» **YOUR GOAL**:
Reproduce the records starting with the line containing "Van der valk Haarlem is voorzien va" and going on through the line containing "Himmelfahrt und", substituting "Feiertag" for "Festtag" and leaving everything else unchanged.

SUPPLIED ENTRIES: Begin

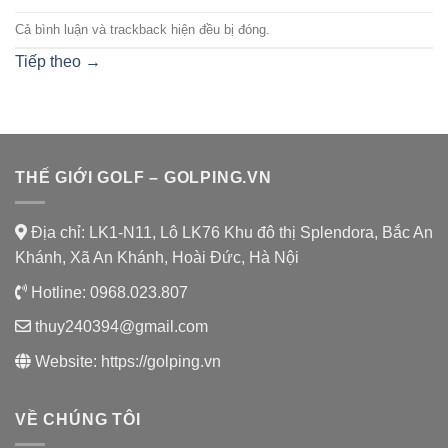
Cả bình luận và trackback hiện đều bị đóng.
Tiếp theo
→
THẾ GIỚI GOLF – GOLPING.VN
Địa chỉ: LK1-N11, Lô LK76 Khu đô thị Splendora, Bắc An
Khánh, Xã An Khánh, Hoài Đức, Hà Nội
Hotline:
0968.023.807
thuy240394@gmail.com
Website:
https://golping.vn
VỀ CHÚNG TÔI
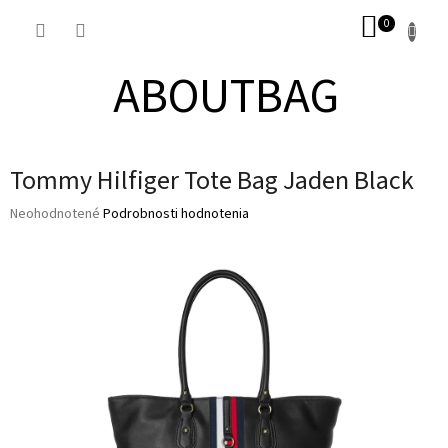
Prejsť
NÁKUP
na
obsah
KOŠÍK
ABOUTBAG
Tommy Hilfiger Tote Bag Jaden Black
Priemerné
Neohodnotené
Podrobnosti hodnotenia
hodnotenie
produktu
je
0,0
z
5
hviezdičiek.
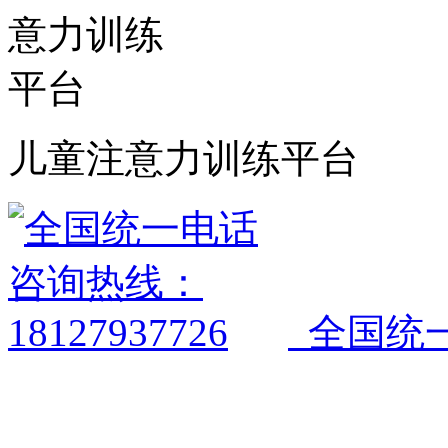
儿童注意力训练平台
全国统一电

SUPPLIED ENTRIES: End
SUPPLIED ENTRIES: Begin

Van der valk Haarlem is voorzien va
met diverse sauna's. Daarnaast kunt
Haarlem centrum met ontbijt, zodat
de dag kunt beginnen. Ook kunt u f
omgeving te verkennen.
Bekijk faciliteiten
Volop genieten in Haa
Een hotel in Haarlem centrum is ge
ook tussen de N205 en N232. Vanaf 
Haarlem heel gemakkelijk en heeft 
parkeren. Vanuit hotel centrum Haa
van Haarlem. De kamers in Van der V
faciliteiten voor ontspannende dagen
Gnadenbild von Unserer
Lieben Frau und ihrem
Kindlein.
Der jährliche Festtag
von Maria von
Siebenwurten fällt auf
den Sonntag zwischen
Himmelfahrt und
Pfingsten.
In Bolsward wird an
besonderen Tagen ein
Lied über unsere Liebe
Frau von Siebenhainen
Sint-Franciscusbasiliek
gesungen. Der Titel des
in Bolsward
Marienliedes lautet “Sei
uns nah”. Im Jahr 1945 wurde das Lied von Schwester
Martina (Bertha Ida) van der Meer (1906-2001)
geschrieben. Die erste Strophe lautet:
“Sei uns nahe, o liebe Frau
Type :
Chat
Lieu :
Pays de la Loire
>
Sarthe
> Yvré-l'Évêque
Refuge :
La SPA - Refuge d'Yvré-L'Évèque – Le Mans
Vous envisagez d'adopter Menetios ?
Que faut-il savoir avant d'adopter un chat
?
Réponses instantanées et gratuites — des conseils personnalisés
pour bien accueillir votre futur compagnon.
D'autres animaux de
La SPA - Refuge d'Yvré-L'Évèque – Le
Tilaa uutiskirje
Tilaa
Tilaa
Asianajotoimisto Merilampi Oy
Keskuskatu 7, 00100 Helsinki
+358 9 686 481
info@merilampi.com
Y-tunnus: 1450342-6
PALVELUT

SUPPLIED ENTRIES: End

» **ANSWER FOR THIS EXERCISE**:
Van der valk Haarlem is voorzien va
met diverse sauna's. Daarnaast kunt
Haarlem centrum met ontbijt, zodat
de dag kunt beginnen. Ook kunt u f
omgeving te verkennen.
Bekijk faciliteiten
Volop genieten in Haa
Een hotel in Haarlem centrum is ge
ook tussen de N205 en N232. Vanaf 
Haarlem heel gemakkelijk en heeft 
parkeren. Vanuit hotel centrum Haa
van Haarlem. De kamers in Van der V
faciliteiten voor ontspannende dagen
Gnadenbild von Unserer
Lieben Frau und ihrem
Kindlein.
Der jährliche Feiertag
von Maria von
Siebenwurten fällt auf
den Sonntag zwischen
Himmelfahrt und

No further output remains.